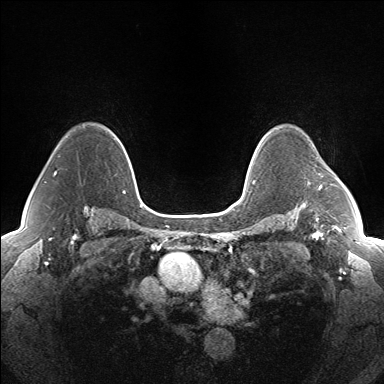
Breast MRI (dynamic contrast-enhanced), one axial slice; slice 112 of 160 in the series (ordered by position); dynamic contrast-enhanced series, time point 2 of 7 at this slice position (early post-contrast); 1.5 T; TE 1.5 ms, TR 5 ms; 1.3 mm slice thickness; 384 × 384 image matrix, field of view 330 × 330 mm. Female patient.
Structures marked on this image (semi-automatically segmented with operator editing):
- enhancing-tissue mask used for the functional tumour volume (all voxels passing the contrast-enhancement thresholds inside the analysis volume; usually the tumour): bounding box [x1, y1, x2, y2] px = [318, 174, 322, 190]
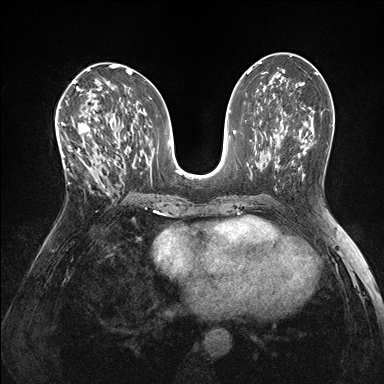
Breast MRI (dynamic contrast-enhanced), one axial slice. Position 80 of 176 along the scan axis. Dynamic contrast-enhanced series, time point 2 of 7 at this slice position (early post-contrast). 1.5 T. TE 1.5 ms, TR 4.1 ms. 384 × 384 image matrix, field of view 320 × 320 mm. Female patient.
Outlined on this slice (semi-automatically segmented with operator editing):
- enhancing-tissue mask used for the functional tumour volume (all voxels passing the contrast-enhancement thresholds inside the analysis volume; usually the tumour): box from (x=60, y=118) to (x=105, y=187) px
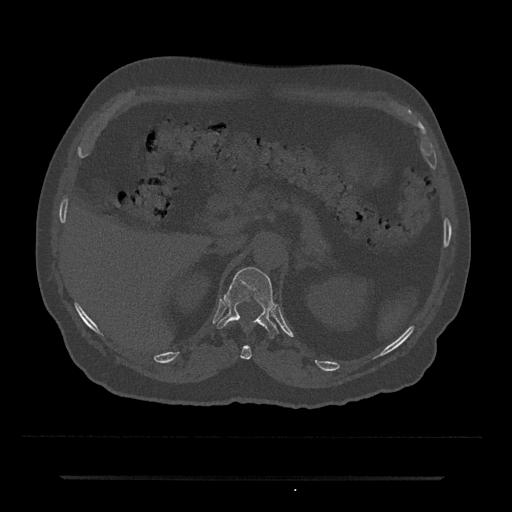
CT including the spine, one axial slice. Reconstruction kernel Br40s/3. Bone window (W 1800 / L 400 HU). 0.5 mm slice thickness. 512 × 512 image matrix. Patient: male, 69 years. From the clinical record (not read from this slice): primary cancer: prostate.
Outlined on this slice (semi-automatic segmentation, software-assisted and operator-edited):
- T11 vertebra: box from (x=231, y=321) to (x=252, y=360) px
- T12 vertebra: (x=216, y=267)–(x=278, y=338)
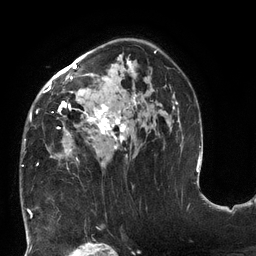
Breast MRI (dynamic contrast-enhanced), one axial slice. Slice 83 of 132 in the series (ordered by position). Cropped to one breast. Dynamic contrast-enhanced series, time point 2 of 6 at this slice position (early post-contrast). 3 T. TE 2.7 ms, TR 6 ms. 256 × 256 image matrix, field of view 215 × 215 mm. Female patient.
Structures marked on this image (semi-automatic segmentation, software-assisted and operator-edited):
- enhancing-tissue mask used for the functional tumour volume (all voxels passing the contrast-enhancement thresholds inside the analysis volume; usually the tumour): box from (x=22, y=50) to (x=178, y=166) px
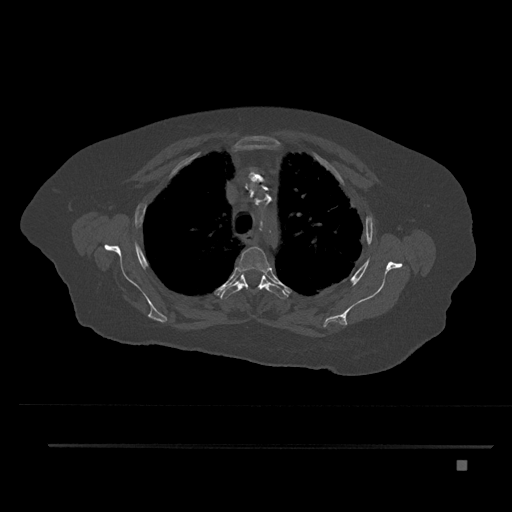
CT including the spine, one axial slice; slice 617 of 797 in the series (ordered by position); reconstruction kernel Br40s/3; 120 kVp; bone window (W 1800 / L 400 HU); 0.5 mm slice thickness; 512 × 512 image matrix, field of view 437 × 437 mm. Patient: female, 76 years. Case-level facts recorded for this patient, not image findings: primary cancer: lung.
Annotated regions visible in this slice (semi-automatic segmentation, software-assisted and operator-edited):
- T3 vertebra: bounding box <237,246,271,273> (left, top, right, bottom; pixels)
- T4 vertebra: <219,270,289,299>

__PROBLEM__:
Leave the pictures out and reproduce exactly the lines from the top of the listing above through the line with "174, 322, 190]".

__SOLUTION TO THIS TASK__:
Breast MRI (dynamic contrast-enhanced), one axial slice; slice 112 of 160 in the series (ordered by position); dynamic contrast-enhanced series, time point 2 of 7 at this slice position (early post-contrast); 1.5 T; TE 1.5 ms, TR 5 ms; 1.3 mm slice thickness; 384 × 384 image matrix, field of view 330 × 330 mm. Female patient.
Structures marked on this image (semi-automatically segmented with operator editing):
- enhancing-tissue mask used for the functional tumour volume (all voxels passing the contrast-enhancement thresholds inside the analysis volume; usually the tumour): bounding box [x1, y1, x2, y2] px = [318, 174, 322, 190]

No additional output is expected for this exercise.